Menschenrechtsinstitut begrüßt Bundestag-Untersuchungssausschuss zu Snowden-Enthüllungen

Berlin (ots) - Das Deutsche Institut für Menschenrechte begrüßt nachdrücklich, dass der Deutsche Bundestag heute fraktionsübergreifend für die Einrichtung eines Ausschusses gestimmt hat, der die von Edward Snowden angestoßenen Enthüllungen zur massenhaften nachrichtendienstlichen Überwachung des globalen Kommunikations- und Internetverkehrs untersuchen soll.

Damit wird ein menschenrechtlich wichtiges Zeichen gesetzt: Es soll nicht nur geklärt werden, in welchem Maße Regierungsmitglieder abgehört wurden, sondern auch wie die Bevölkerung betroffen war. Außerdem erhält dieser Ausschuss ein Mandat, eventuelles Mitwissen oder gar eine Beteiligung deutscher Nachrichtendienste im Rahmen eines mutmaßlichen "Ringtausches" von Informationen zu untersuchen.

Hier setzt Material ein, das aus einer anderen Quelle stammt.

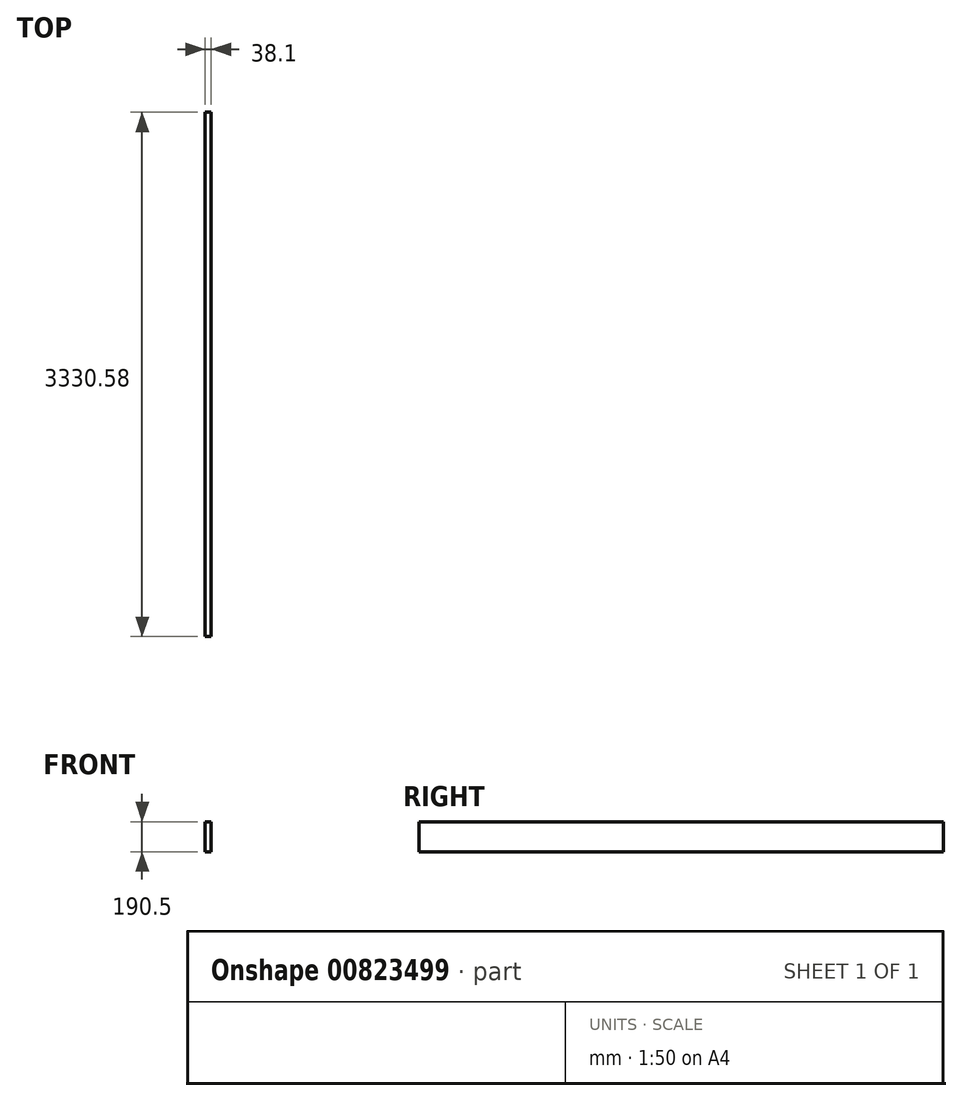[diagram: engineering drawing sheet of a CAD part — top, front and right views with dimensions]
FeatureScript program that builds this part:
annotation { "Feature Type Name" : "Feature", "Feature Type Description" : "" }
export const myFeature = defineFeature(function(context is Context, id is Id, definition is map)
    precondition{}
    {
        {
            var Q0;
            Q0=qCreatedBy(makeId("Front.planeOp"),FACE);
            var sketch = newSketch(context, id + "F0", { "sketchPlane" : qUnion([Q0])});
            skLineSegment(sketch, "E0.bottom", {"start": v(0, 0) * mm, "end": v(38.1, 0) * mm});
            skLineSegment(sketch, "E0.top", {"start": v(0, 190.5) * mm, "end": v(38.1, 190.5) * mm});
            skLineSegment(sketch, "E0.left", {"start": v(0, 0) * mm, "end": v(0, 190.5) * mm});
            skLineSegment(sketch, "E0.right", {"start": v(38.1, 0) * mm, "end": v(38.1, 190.5) * mm});
            skSolve(sketch);
        }
        {
            var Q0;
            Q0=qSketchRegion(id+"F0",true);
            extrude(context, id + "F1", {"entities" : qUnion([Q0]), "depth" : 3330.57 * mm, "offsetDistance" : 25.4 * mm});
        }
    });
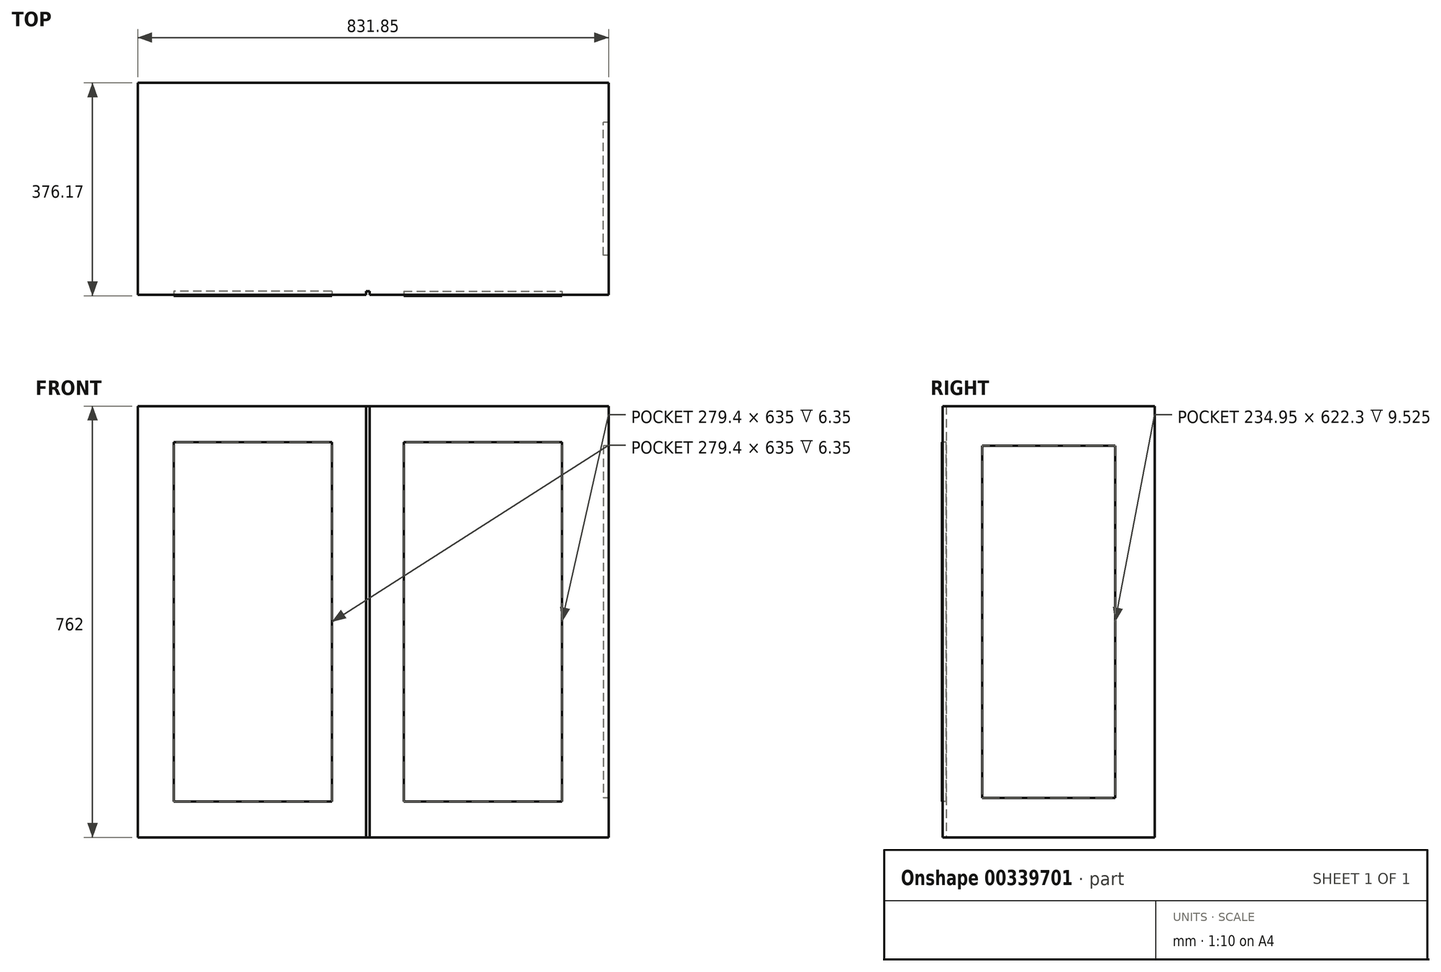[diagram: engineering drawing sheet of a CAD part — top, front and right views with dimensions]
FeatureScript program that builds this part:
annotation { "Feature Type Name" : "Feature", "Feature Type Description" : "" }
export const myFeature = defineFeature(function(context is Context, id is Id, definition is map)
    precondition{}
    {
        {
            var Q0;
            Q0=qCreatedBy(makeId("Front.planeOp"),FACE);
            var sketch = newSketch(context, id + "F0", { "sketchPlane" : qUnion([Q0])});
            skLineSegment(sketch, "E0.bottom", {"start": v(227.9, 0) * mm, "end": v(-178.5, 0) * mm});
            skLineSegment(sketch, "E0.top", {"start": v(227.9, 762) * mm, "end": v(-178.5, 762) * mm});
            skLineSegment(sketch, "E0.left", {"start": v(227.9, 0) * mm, "end": v(227.9, 762) * mm});
            skLineSegment(sketch, "E0.right", {"start": v(-178.5, 0) * mm, "end": v(-178.5, 762) * mm});
            skLineSegment(sketch, "E1.0", {"start": v(164.4, 698.5) * mm, "end": v(-115, 698.5) * mm});
            skLineSegment(sketch, "E1.1", {"start": v(164.4, 63.5) * mm, "end": v(164.4, 698.5) * mm});
            skLineSegment(sketch, "E1.2", {"start": v(164.4, 63.5) * mm, "end": v(-115, 63.5) * mm});
            skLineSegment(sketch, "E1.3", {"start": v(-115, 63.5) * mm, "end": v(-115, 698.5) * mm});
            skLineSegment(sketch, "E2.bottom", {"start": v(-178.5, 0) * mm, "end": v(227.9, 0) * mm});
            skLineSegment(sketch, "E3.bottom", {"start": v(-178.5, 762) * mm, "end": v(151.7, 762) * mm});
            skLineSegment(sketch, "E4.MirrorCS", {"start": v(227.9, 762) * mm, "end": v(634.3, 762) * mm});
            skLineSegment(sketch, "E5.MirrorCS", {"start": v(634.3, 762) * mm, "end": v(304.1, 762) * mm});
            skLineSegment(sketch, "E6.MirrorCS", {"start": v(227.9, 0) * mm, "end": v(634.3, 0) * mm});
            skLineSegment(sketch, "E7.MirrorCS", {"start": v(634.3, 0) * mm, "end": v(227.9, 0) * mm});
            skLineSegment(sketch, "E8.MirrorCS", {"start": v(570.8, 63.5) * mm, "end": v(570.8, 698.5) * mm});
            skLineSegment(sketch, "E9.MirrorCS", {"start": v(291.4, 63.5) * mm, "end": v(570.8, 63.5) * mm});
            skLineSegment(sketch, "E10.MirrorCS", {"start": v(291.4, 63.5) * mm, "end": v(291.4, 698.5) * mm});
            skLineSegment(sketch, "E11.MirrorCS", {"start": v(291.4, 698.5) * mm, "end": v(570.8, 698.5) * mm});
            skLineSegment(sketch, "E12.MirrorCS", {"start": v(634.3, 0) * mm, "end": v(634.3, 762) * mm});
            skLineSegment(sketch, "E13", {"start": v(224.73, 762) * mm, "end": v(224.73, 0) * mm});
            skLineSegment(sketch, "E14", {"start": v(231.08, 762) * mm, "end": v(231.08, 0) * mm});
            skSolve(sketch);
        }
        {
            var Q0;
            Q0=makeQuery(id+"F0.imprint","IMPRINT",FACE,{"disambiguationData":[TD([[makeQuery(id+"F0.imprint","IMPRINT",EDGE,{"derivedFrom":sQuery(id+"F0.wireOp",EDGE,"E1.0")}),1.0]])]});
            var Q1;
            Q1=makeQuery(id+"F0.imprint","IMPRINT",FACE,{"disambiguationData":[TD([[makeQuery(id+"F0.imprint","IMPRINT",EDGE,{"derivedFrom":sQuery(id+"F0.wireOp",EDGE,"E2.bottom")}),-1.0]])]});
            var Q2;
            Q2=makeQuery(id+"F0.imprint","IMPRINT",FACE,{"disambiguationData":[TD([[makeQuery(id+"F0.imprint","IMPRINT",EDGE,{"derivedFrom":sQuery(id+"F0.wireOp",EDGE,"E0.left")}),1.0]])]});
            var Q3;
            {var subQ0=sQuery(id+"F0.wireOp",EDGE,"E3.top");Q3=makeQuery(id+"F0.imprint","IMPRINT",FACE,{"disambiguationData":[TD([[makeQuery(id+"F0.imprint","IMPRINT",EDGE,{"derivedFrom":subQ0}),-1.0]])]});}
            var Q4;
            {var subQ0=sQuery(id+"F0.wireOp",EDGE,"E3.bottom");Q4=makeQuery(id+"F0.imprint","IMPRINT",FACE,{"disambiguationData":[TD([[makeQuery(id+"F0.imprint","IMPRINT",EDGE,{"derivedFrom":subQ0}),1.0]])]});}
            var Q5;
            Q5=makeQuery(id+"F0.imprint","IMPRINT",FACE,{"disambiguationData":[TD([[makeQuery(id+"F0.imprint","IMPRINT",EDGE,{"derivedFrom":sQuery(id+"F0.wireOp",EDGE,"E8.MirrorCS")}),1.0]])]});
            var Q6;
            {var subQ2=sQuery(id+"F0.wireOp",EDGE,"ed679ab7-f109-45c4-9ee2-0cc617b6c41517.MirrorCS");Q6=makeQuery(id+"F0.imprint","IMPRINT",FACE,{"disambiguationData":[TD([[makeQuery(id+"F0.imprint","IMPRINT",EDGE,{"derivedFrom":subQ2}),-1.0]])]});}
            var Q7;
            Q7=makeQuery(id+"F0.imprint","IMPRINT",FACE,{"disambiguationData":[TD([[makeQuery(id+"F0.imprint","IMPRINT",EDGE,{"derivedFrom":sQuery(id+"F0.wireOp",EDGE,"ed679ab7-f109-45c4-9ee2-0cc617b6c4156.MirrorCS")}),1.0]])]});
            var Q8;
            Q8=makeQuery(id+"F0.imprint","IMPRINT",FACE,{"disambiguationData":[TD([[makeQuery(id+"F0.imprint","IMPRINT",EDGE,{"derivedFrom":sQuery(id+"F0.wireOp",EDGE,"E0.left")}),-1.0]])]});
            var Q9;
            {var subQ0=sQuery(id+"F0.wireOp",EDGE,"E5.MirrorCS");Q9=makeQuery(id+"F0.imprint","IMPRINT",FACE,{"disambiguationData":[TD([[makeQuery(id+"F0.imprint","IMPRINT",EDGE,{"derivedFrom":subQ0}),-1.0]])]});}
            var Q10;
            {var subQ0=sQuery(id+"F0.wireOp",EDGE,"E0.right");Q10=makeQuery(id+"F0.imprint","IMPRINT",FACE,{"disambiguationData":[TD([[makeQuery(id+"F0.imprint","IMPRINT",EDGE,{"derivedFrom":subQ0}),-1.0]])]});}
            var Q11;
            Q11=makeQuery(id+"F0.imprint","IMPRINT",FACE,{"disambiguationData":[TD([[makeQuery(id+"F0.imprint","IMPRINT",EDGE,{"derivedFrom":sQuery(id+"F0.wireOp",EDGE,"E8.MirrorCS")}),-1.0]])]});
            extrude(context, id + "F1", {"entities" : qUnion([Q0, Q1, Q2, Q3, Q4, Q5, Q6, Q7, Q8, Q9, Q10, Q11]), "oppositeDirection" : true, "depth" : 374.65 * mm, "offsetDistance" : 25.4 * mm});
        }
        {
            var Q0;
            Q0=makeQuery(id+"F0.imprint","IMPRINT",FACE,{"disambiguationData":[TD([[makeQuery(id+"F0.imprint","IMPRINT",EDGE,{"derivedFrom":sQuery(id+"F0.wireOp",EDGE,"E1.0")}),1.0]])]});
            var Q1;
            Q1=makeQuery(id+"F0.imprint","IMPRINT",FACE,{"disambiguationData":[TD([[makeQuery(id+"F0.imprint","IMPRINT",EDGE,{"derivedFrom":sQuery(id+"F0.wireOp",EDGE,"E3.bottom")}),1.0]])]});
            var Q2;
            Q2=makeQuery(id+"F0.imprint","IMPRINT",FACE,{"disambiguationData":[TD([[makeQuery(id+"F0.imprint","IMPRINT",EDGE,{"derivedFrom":sQuery(id+"F0.wireOp",EDGE,"E8.MirrorCS")}),1.0]])]});
            var Q3;
            {var subQ0=sQuery(id+"F0.wireOp",EDGE,"E5.MirrorCS");Q3=makeQuery(id+"F0.imprint","IMPRINT",FACE,{"disambiguationData":[TD([[makeQuery(id+"F0.imprint","IMPRINT",EDGE,{"derivedFrom":subQ0}),-1.0]])]});}
            var Q4;
            {var subQ0=sQuery(id+"F0.wireOp",EDGE,"E0.left");Q4=makeQuery(id+"F0.imprint","IMPRINT",FACE,{"disambiguationData":[TD([[makeQuery(id+"F0.imprint","IMPRINT",EDGE,{"derivedFrom":subQ0}),1.0]])]});}
            var Q5;
            {var subQ0=sQuery(id+"F0.wireOp",EDGE,"E0.left");Q5=makeQuery(id+"F0.imprint","IMPRINT",FACE,{"disambiguationData":[TD([[makeQuery(id+"F0.imprint","IMPRINT",EDGE,{"derivedFrom":subQ0}),-1.0]])]});}
            extrude(context, id + "F2", {"entities" : qUnion([Q0, Q1, Q2, Q3, Q4, Q5]), "operationType" : NewBodyOperationType.REMOVE, "oppositeDirection" : true, "depth" : 6.35 * mm});
        }
        {
            var Q0;
            Q0=makeQuery(id+"F0.imprint","IMPRINT",FACE,{"disambiguationData":[TD([[makeQuery(id+"F0.imprint","IMPRINT",EDGE,{"derivedFrom":sQuery(id+"F0.wireOp",EDGE,"E1.0")}),1.0]])]});
            var Q1;
            Q1=makeQuery(id+"F0.imprint","IMPRINT",FACE,{"disambiguationData":[TD([[makeQuery(id+"F0.imprint","IMPRINT",EDGE,{"derivedFrom":sQuery(id+"F0.wireOp",EDGE,"E8.MirrorCS")}),1.0]])]});
            extrude(context, id + "F3", {"entities" : qUnion([Q0, Q1]), "depth" : 1.52 * mm, "offsetDistance" : 25.4 * mm});
        }
        {
            var Q0;
            Q0=makeQuery(id+"F1.opExtrude","SWEPT_FACE",FACE,{"disambiguationData":[OSD([sQuery(id+"F0.wireOp",EDGE,"E12.MirrorCS")])]});
            var sketch = newSketch(context, id + "F4", { "sketchPlane" : qUnion([Q0])});
            skLineSegment(sketch, "E15.bottom", {"start": v(69.85, 692.15) * mm, "end": v(304.8, 692.15) * mm});
            skLineSegment(sketch, "E15.top", {"start": v(69.85, 69.85) * mm, "end": v(304.8, 69.85) * mm});
            skLineSegment(sketch, "E15.left", {"start": v(69.85, 692.15) * mm, "end": v(69.85, 69.85) * mm});
            skLineSegment(sketch, "E15.right", {"start": v(304.8, 692.15) * mm, "end": v(304.8, 69.85) * mm});
            skSolve(sketch);
        }
        {
            var Q0;
            Q0=makeQuery(id+"F4.imprint","IMPRINT",FACE,{"disambiguationData":[TD([[makeQuery(id+"F4.imprint","IMPRINT",EDGE,{"derivedFrom":sQuery(id+"F4.wireOp",EDGE,"E15.bottom")}),1.0]])]});
            extrude(context, id + "F5", {"entities" : qUnion([Q0]), "operationType" : NewBodyOperationType.ADD, "depth" : 19.05 * mm, "offsetDistance" : 25.4 * mm});
        }
        {
            var Q0;
            Q0=makeQuery(id+"F1.opExtrude","SWEPT_FACE",FACE,{"disambiguationData":[OSD([sQuery(id+"F0.wireOp",EDGE,"E12.MirrorCS")])]});
            extrude(context, id + "F6", {"entities" : qUnion([Q0]), "operationType" : NewBodyOperationType.ADD, "depth" : 9.52 * mm, "offsetDistance" : 25.4 * mm});
        }
    });
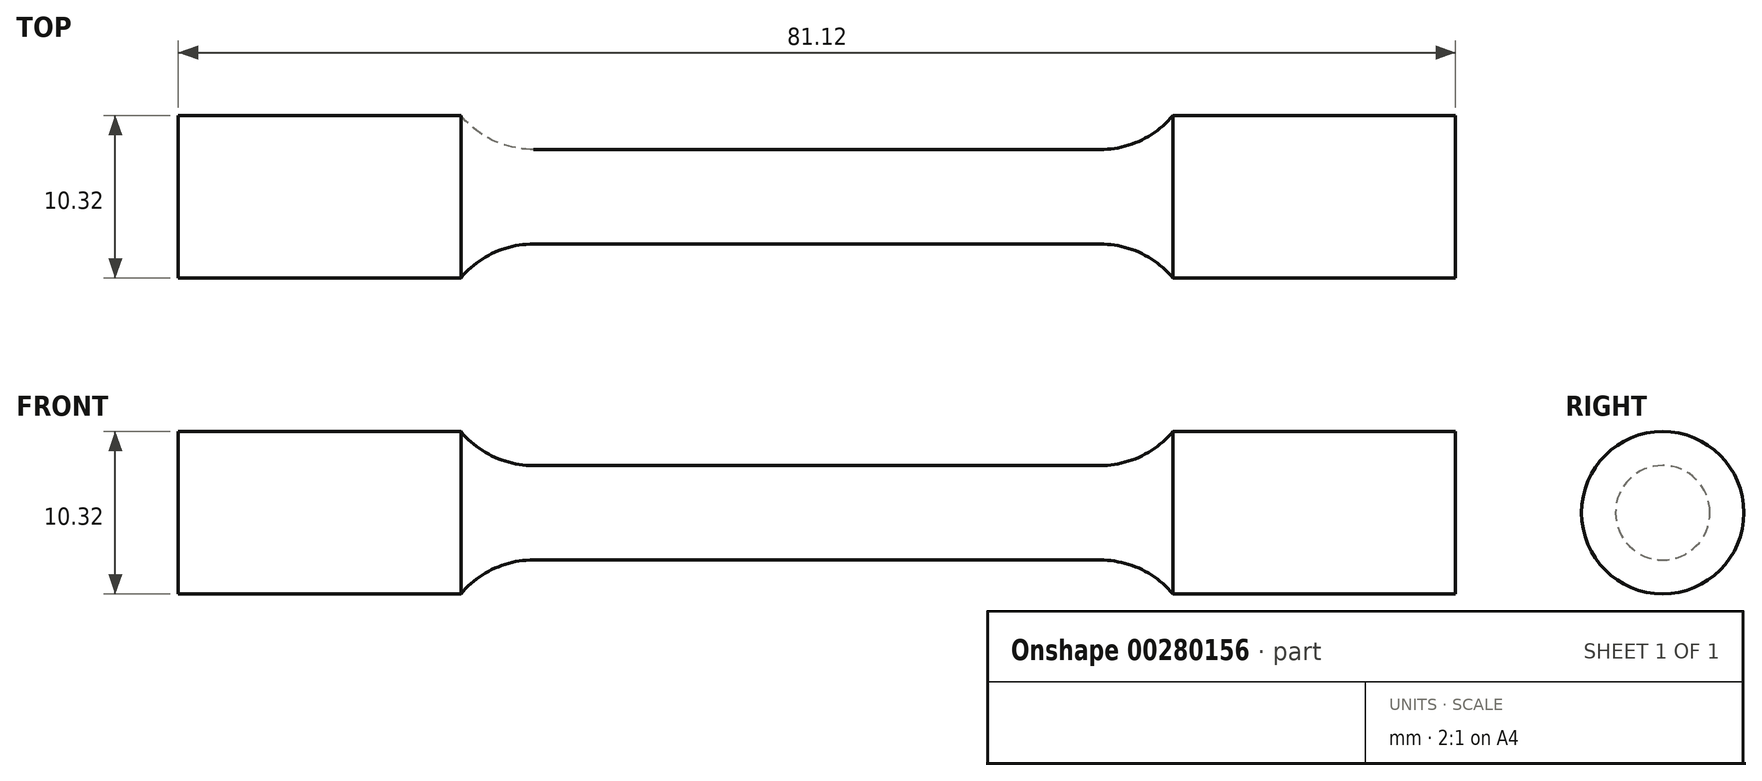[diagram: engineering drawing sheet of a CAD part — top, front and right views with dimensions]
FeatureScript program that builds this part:
annotation { "Feature Type Name" : "Feature", "Feature Type Description" : "" }
export const myFeature = defineFeature(function(context is Context, id is Id, definition is map)
    precondition{}
    {
        {
            var Q0;
            Q0=qCreatedBy(makeId("Front.planeOp"),FACE);
            var sketch = newSketch(context, id + "F0", { "sketchPlane" : qUnion([Q0])});
            skLineSegment(sketch, "E0", {"start": v(0, 3) * mm, "end": v(18, 3) * mm});
            skArc(sketch, "E1", {"start": v(18, 3) * mm, "mid": v(20.54, 3.57) * mm, "end": v(22.6, 5.16) * mm});
            skLineSegment(sketch, "E2", {"start": v(22.6, 5.16) * mm, "end": v(40.56, 5.16) * mm});
            skLineSegment(sketch, "E3", {"start": v(40.56, 5.16) * mm, "end": v(40.56, 0) * mm});
            skLineSegment(sketch, "E4.MirrorCS", {"start": v(0, 3) * mm, "end": v(-18, 3) * mm});
            skLineSegment(sketch, "E5.MirrorCS", {"start": v(-40.56, 5.16) * mm, "end": v(-40.56, 0) * mm});
            skLineSegment(sketch, "E6.MirrorCS", {"start": v(-22.6, 5.16) * mm, "end": v(-40.56, 5.16) * mm});
            skArc(sketch, "E7.MirrorCS", {"start": v(-18, 3) * mm, "mid": v(-20.54, 3.57) * mm, "end": v(-22.6, 5.16) * mm});
            skLineSegment(sketch, "E8", {"start": v(-40.56, 0) * mm, "end": v(40.56, 0) * mm});
            skSolve(sketch);
        }
        {
            var Q0;
            Q0 = qSketchRegion(id + "F0", true);
            var Q1;
            Q1=sQuery(id+"F0.wireOp",EDGE,"E8");
            revolve(context, id + "F1", {"entities" : qUnion([Q0]), "axis" : qUnion([Q1]), "revolveType" : RevolveType.FULL});
        }
    });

Der Untersuchungsausschuss soll prüfen, ob Veränderungen am System nachrichtendienstlicher Informationserhebung und -verarbeitung sowie an der Kontrolle der Dienste geboten sind. Das birgt die Chance, die seit dem 11. September 2001 deutlich erweiterten Befugnisse der Dienste menschenrechtlich auf den Prüfstand zu stellen. Angesichts der schon jetzt bekannten Ausmaße der Überwachung ruft das Institut die acht Mitglieder des Ausschusses auf, in den kommenden Monaten an dem fraktionsübergreifenden Willen zur ernsthaften Aufklärung festzuhalten und sich vom Ziel leiten zu lassen, im digitalen Zeitalter das Recht auf Privatsphäre wirksam zu schützen.